Corporate Values and Culture Revealed Through Stories

We were invited into a major financial institution this week to help check the pulse of their culture. And we did it thru stories.

A few years ago I was inspired by a training group in Australia who talked about their anecdote circles.  Playing on the idea, yesterday we facilitated ‘story circles’ for 100 associates (broken into groups of 8 over 4 time slots).  I’d tested the concept in smaller groups before and felt comfortable to expand to a whole day with a broad range of associates from one company.

It went like this: After I introduced my associates (who acted as scribes for each small group- more on that later), the concept in general and a few rules – we began asking questions.  There was no “client” in the room per se – they wanted the dialogue to be authentic and uninhibited.

For a week or so before the gathering, my client and I debated five questions that we’d ask to try to reveal insight against the culture pulse of the organization.  Now, I’m only learning about culture in companies (or rather how to change them) but I was confident these questions would elicit a buffet of insightful stories.

These were not focus groups which I define as feedback tools to mine for specific attitudes, behaviors and opinions about a set of positions, advertisements, or products.  These story circles were meant to evoke specific examples from a question that related to a corporate value or culture characteristic. The individuals were selected based on a certain title (like manager and above) and given a choice of four time slots – if they chose to participate at all (it was voluntary). When they arrived, they sat at a random table of no more than nine.

I described the conversations like a lively dinner party. We didn’t know where the examples would head – and what stories they would evoke in others.  No one was required to share a story (until the last question – when we asked everyone to contribute) but nearly everyone had one. What John expressed in his story about 10 years ago evoked a story that Marsha hadn’t thought about that happened two months ago, and so on.  Good stories (and even bad ones) evoke emotion which can tip off a memory and remind us of another story.

For these sessions, posing the right questions was key –  and letting the stories flow naturally without too much facilitation was important.  We had no bias or judgment where the answers would lead.

So 18 hours later (total between all groups =  4 sessions x 3 groups per session x 90 minutes per session) of dialogue and sharing, and about 8 hours later of reading, reviewing and analyzing the results –  the client had a few important deliverables from us :

– A top-line one pager summarizing the themes we heard from each of the 5 questions.  A theme was defined as having been mentioned at least twice in each group while answering a question.

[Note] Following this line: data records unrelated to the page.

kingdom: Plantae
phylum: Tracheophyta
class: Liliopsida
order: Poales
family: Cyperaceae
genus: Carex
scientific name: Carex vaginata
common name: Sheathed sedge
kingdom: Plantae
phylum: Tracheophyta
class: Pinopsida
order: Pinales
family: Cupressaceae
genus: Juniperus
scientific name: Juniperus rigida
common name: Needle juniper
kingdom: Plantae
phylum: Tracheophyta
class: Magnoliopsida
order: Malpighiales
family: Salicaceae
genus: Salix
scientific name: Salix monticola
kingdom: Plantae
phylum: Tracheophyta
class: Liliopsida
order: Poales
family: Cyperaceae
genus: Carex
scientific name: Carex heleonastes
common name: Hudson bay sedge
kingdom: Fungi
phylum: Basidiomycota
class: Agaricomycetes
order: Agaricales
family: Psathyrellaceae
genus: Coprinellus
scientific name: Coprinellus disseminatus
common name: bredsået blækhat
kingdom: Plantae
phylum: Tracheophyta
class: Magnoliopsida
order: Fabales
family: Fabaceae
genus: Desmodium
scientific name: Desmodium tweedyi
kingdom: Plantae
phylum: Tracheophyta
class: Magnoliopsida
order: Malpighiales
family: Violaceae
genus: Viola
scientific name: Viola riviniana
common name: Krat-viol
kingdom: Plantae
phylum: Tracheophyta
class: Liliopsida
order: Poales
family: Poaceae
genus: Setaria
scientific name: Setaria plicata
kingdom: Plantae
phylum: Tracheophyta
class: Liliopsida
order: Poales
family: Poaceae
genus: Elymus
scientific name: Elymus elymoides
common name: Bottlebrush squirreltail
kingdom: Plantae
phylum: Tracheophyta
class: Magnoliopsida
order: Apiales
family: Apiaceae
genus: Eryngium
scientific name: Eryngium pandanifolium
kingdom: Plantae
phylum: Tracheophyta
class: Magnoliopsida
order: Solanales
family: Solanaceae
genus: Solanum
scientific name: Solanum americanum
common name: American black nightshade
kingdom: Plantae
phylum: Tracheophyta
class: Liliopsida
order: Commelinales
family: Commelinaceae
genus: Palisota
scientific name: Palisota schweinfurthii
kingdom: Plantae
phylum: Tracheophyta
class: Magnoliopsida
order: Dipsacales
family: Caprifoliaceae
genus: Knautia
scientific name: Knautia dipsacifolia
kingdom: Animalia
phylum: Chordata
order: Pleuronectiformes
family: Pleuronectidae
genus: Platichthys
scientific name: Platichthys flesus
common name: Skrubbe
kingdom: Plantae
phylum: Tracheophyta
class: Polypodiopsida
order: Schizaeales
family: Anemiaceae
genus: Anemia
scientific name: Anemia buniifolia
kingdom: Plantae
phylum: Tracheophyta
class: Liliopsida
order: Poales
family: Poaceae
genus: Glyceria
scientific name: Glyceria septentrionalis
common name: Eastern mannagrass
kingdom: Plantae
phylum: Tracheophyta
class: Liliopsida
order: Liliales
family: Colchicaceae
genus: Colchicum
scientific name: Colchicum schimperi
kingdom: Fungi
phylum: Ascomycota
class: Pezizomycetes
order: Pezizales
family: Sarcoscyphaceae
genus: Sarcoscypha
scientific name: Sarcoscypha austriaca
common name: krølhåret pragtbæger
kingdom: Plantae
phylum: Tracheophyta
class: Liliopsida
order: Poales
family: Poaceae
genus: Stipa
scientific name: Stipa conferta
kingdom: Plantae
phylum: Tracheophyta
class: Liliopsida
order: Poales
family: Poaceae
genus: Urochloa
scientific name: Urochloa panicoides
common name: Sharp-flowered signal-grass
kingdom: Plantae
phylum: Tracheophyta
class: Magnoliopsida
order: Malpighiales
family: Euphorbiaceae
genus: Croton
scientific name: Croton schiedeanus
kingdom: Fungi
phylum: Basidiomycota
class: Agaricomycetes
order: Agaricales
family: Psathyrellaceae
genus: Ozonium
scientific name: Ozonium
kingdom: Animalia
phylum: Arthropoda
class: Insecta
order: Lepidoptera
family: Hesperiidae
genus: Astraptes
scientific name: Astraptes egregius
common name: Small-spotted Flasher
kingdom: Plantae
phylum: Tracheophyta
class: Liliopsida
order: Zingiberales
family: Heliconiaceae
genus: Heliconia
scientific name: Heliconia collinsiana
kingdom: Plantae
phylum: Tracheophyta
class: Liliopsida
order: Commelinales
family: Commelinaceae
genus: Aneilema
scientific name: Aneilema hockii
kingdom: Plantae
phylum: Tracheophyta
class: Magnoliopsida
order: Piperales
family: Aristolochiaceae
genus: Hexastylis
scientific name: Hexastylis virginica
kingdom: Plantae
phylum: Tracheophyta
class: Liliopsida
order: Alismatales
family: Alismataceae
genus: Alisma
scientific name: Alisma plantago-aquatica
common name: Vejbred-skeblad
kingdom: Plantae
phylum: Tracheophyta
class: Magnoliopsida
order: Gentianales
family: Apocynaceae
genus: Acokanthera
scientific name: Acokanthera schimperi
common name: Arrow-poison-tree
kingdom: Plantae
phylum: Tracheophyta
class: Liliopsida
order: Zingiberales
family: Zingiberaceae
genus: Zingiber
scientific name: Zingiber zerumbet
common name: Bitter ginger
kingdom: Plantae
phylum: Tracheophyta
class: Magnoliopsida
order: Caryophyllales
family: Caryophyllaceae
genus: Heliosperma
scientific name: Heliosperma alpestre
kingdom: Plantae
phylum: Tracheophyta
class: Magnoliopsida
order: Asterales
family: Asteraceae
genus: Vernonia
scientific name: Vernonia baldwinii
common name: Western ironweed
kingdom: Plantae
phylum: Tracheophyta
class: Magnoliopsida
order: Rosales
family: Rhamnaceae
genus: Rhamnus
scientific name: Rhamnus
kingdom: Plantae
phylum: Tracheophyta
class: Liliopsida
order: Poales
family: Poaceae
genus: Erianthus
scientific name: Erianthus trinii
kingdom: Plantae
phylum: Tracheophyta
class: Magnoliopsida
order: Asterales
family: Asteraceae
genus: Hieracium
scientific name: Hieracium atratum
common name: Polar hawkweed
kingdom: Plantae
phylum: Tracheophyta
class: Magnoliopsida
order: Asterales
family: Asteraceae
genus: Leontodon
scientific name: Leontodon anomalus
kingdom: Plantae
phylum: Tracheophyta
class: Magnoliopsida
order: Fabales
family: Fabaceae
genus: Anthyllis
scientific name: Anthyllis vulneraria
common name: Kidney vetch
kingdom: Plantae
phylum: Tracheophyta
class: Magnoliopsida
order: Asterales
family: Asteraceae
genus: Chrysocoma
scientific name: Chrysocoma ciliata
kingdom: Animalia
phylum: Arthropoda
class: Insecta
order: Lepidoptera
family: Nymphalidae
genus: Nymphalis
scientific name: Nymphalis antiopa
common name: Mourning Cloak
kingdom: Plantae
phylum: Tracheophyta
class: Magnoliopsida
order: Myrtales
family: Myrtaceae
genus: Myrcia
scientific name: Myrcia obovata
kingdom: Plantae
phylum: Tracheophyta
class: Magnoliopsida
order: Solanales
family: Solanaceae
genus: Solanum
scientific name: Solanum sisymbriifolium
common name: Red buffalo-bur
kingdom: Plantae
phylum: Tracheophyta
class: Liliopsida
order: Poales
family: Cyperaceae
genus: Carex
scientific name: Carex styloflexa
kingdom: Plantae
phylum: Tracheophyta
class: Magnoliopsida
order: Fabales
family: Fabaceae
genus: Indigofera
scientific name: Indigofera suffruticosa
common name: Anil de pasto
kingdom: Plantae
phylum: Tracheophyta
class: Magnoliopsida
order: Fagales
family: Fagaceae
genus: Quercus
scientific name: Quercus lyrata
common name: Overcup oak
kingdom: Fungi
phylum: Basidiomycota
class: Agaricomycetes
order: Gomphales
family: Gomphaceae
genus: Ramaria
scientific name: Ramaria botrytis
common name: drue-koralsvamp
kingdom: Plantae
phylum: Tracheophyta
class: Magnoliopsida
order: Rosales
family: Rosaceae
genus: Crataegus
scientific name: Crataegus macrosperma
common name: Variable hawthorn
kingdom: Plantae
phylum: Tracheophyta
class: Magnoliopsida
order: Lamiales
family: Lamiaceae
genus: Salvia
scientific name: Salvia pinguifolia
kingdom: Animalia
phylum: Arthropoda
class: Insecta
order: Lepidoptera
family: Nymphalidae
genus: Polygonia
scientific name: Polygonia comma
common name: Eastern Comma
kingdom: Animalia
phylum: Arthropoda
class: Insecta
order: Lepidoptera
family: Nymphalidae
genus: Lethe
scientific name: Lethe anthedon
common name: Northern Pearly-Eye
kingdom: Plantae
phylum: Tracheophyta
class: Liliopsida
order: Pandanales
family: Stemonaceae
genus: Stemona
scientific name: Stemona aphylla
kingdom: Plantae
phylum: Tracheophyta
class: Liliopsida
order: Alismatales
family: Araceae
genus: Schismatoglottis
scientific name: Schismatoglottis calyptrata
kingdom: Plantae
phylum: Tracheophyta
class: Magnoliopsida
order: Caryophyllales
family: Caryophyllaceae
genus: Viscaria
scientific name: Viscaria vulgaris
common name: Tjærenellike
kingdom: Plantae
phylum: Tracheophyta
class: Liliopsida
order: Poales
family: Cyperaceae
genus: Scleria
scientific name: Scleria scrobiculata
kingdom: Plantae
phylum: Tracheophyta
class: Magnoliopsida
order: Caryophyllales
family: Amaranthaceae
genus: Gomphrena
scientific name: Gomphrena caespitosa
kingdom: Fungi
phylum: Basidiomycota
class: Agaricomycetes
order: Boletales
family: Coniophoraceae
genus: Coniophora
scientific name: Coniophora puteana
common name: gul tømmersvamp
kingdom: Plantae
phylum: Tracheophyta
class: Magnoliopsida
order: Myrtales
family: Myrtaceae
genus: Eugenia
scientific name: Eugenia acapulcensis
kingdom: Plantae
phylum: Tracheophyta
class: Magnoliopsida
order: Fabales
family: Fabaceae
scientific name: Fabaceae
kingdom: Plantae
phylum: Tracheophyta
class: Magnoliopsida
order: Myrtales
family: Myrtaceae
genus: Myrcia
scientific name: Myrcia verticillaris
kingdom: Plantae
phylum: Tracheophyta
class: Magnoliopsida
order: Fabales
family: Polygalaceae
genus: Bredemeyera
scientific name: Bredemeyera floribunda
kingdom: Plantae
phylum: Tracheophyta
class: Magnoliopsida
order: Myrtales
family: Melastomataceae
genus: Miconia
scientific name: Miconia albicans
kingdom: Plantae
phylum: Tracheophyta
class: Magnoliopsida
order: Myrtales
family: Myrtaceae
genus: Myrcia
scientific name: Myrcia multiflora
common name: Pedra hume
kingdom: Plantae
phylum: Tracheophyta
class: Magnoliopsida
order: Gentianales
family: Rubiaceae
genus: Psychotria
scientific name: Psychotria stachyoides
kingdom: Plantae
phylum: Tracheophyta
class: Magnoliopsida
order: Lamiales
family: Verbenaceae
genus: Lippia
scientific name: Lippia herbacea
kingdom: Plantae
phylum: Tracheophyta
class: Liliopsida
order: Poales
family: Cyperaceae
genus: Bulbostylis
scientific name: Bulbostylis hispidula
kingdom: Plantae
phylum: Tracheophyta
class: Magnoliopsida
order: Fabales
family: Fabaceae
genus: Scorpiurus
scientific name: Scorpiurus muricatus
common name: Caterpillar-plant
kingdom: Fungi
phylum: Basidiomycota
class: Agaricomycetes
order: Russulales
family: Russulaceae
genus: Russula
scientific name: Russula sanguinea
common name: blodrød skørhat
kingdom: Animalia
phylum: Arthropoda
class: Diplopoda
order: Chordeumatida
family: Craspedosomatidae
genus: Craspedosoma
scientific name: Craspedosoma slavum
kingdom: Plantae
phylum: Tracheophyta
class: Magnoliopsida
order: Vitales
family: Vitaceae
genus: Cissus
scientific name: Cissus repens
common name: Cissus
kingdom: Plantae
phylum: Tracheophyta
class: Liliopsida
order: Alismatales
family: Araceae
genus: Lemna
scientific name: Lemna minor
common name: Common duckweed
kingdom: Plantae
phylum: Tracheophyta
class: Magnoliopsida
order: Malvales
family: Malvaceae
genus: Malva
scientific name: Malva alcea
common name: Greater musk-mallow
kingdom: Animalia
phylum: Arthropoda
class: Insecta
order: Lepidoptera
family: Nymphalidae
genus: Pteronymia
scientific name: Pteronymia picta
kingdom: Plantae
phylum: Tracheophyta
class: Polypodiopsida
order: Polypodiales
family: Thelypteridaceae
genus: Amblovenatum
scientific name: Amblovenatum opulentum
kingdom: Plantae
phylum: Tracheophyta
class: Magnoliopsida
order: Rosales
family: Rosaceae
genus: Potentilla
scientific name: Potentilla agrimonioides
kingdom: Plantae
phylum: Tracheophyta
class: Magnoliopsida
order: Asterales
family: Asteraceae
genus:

– The best 20 stories told that evoked emotion in any category.  These are stories that can inspire, reinforce, explain, calm, ignite, excite or reveal insight.  They are ones that leaders can re-tell as teaching examples, as opposed to telling directives, rules, mandates or platitutudes.  Here’s an example of the difference:

(a story)

“Brian, despite the challenges with the new policy, keeps a very realistic view of it.  He is encouraging and enthusiastic with his staff, acknowledges the struggles and communicates as frequently as possible with them – keeping them connected and the dialogue very flowing. He holds a weekly staff meeting to address overall concerns, then keeps his door open throughout the week to address individual questions. While the staff is still adjusting to the new policy, they understand it and know that Brian is doing the best he can to help them transition.”

vs.

(an instruction)

“When communicating the new policy, we insist that you talk to your staff once a week, keep a positive attitude and be enthusiastic.”

And they also got:

– Verbatims from the 12 groups of all stories shared

By no means was our story collection considered objective.  By ALL means it is very subjective.  The idea was to collect as many stories as possible and without bias later, see if any themes emerged.  If not, at least we had hundreds of individual anecdotes to share.  If so, we had trends to suggest. I would not assure that because the way these 100 people answered questions – that the rest of the organization feels the same way. But when these themes validate some objective employee surveys they’ve just completed, we know the stories were authentic at least.

One of the most challenging aspect that any company has in expressing their values are lack of real, current and usable “values in action” stories. This company, at least for the next 9-12 months until their culture or values dramatically change, will have a nice archive of examples, anecdotes and stories to use in communicating to leadership, on-boarding new associates and reinforcing key behaviors they want to see repeated.  Kudos to them for making a significant investment of associate time – and to know that’s where the best stories are kept.